Use the method of cylindrical shells to find the volume generated by rotating the region bounded...

Question

Use the method of cylindrical shells to find the volume generated by rotating the region bounded by the curves $y=x^2, y=2-x^2$ about the line $x=1$.

I'm just trying to set this one up.

Is this correct?

$$2\pi\int_0^1 ((2-x^2) - (x^2))(1-x) dx$$

Answer 1

Close. It is a very good thing to exploit symmetry, but here there is a problem. The region $A$ between the curves, from $x=-1$ to $x=1$ is congruent to the region $B$ between the two curves, from $x=0$ to $x=1$. However, when we rotate about $x=1$, Region $A$ sweeps out a much larger volume than Region $B$. So we cannot just rotate Region $B$ and double the result.
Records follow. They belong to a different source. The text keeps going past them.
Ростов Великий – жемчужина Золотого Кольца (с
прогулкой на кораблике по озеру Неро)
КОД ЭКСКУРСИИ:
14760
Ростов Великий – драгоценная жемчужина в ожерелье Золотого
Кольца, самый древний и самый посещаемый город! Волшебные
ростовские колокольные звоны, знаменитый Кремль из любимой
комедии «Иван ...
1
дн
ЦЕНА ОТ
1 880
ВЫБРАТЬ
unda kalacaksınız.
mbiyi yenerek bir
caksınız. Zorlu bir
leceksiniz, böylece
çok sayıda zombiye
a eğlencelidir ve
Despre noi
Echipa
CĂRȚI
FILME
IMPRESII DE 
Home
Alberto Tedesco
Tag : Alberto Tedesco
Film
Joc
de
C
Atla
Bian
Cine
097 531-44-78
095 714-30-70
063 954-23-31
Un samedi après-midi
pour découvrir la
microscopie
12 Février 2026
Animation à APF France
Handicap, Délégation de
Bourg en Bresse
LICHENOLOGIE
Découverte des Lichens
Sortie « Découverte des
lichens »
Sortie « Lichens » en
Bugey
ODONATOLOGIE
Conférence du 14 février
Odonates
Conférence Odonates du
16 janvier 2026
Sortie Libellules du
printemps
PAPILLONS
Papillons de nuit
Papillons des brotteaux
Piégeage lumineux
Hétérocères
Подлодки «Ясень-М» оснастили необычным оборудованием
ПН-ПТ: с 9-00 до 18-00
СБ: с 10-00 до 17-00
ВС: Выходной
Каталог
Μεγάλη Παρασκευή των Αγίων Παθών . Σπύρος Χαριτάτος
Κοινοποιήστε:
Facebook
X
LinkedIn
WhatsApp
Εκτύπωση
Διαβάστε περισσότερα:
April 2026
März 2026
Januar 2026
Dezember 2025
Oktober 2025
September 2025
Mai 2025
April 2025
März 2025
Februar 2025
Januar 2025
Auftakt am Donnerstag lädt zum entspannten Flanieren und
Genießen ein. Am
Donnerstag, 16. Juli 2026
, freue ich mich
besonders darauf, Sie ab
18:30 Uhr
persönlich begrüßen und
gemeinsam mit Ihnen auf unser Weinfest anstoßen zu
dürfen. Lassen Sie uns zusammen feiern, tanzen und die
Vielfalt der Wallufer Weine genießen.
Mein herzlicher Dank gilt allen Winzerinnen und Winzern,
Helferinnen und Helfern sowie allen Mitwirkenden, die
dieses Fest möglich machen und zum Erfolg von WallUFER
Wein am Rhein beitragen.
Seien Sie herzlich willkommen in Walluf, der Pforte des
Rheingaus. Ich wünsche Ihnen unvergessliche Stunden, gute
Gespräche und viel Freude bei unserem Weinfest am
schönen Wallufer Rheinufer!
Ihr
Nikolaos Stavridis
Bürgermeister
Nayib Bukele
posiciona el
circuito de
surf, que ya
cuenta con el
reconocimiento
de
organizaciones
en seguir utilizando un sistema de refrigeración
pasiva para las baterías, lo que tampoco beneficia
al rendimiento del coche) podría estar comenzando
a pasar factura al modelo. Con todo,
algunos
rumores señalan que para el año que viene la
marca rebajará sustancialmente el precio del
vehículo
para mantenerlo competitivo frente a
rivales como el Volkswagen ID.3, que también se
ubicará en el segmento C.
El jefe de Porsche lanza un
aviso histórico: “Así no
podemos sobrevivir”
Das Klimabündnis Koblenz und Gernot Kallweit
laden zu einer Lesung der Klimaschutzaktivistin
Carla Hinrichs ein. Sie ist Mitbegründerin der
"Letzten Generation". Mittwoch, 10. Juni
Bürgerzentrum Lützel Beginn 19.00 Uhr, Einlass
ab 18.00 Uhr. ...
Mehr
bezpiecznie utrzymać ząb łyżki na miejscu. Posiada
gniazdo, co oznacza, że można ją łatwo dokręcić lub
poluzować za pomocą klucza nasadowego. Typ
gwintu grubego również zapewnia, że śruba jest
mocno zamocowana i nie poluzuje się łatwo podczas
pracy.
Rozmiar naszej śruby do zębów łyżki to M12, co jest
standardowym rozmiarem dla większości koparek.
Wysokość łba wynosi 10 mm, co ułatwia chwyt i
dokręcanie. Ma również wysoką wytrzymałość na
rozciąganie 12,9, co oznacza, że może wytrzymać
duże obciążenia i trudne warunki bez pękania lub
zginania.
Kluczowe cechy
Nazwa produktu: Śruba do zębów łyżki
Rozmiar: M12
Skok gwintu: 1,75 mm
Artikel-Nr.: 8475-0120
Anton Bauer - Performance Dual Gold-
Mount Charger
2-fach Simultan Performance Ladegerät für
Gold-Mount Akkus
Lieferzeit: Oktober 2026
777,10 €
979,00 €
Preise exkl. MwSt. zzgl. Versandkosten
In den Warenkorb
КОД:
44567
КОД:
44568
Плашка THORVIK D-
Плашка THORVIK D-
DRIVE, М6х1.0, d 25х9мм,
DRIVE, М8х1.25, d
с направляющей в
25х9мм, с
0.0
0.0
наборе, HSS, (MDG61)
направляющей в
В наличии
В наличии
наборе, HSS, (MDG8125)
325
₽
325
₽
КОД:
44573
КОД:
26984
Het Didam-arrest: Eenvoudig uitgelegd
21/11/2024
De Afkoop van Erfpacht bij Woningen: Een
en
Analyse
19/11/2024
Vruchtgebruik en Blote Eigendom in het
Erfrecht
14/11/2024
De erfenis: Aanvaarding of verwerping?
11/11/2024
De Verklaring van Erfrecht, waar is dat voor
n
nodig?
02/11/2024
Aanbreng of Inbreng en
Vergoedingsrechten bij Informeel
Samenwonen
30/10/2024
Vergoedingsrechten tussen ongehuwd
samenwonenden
The fix is easy. By the Shells procedure that you know well, the volume is $$\int_{-1}^1 \pi\left((2-x^2)-x^2\right)(1-x)\,dx.$$

Remark: The integration is quite simple. We don't really need to worry about the terms obtained from the $-x$ part of $1-x$, since they integrate to $0$.

You specified Shells, but we also get a simple integral if we take slices perpendicular to the $y$-axis and integrate the cross-sectional area with respect to $y$.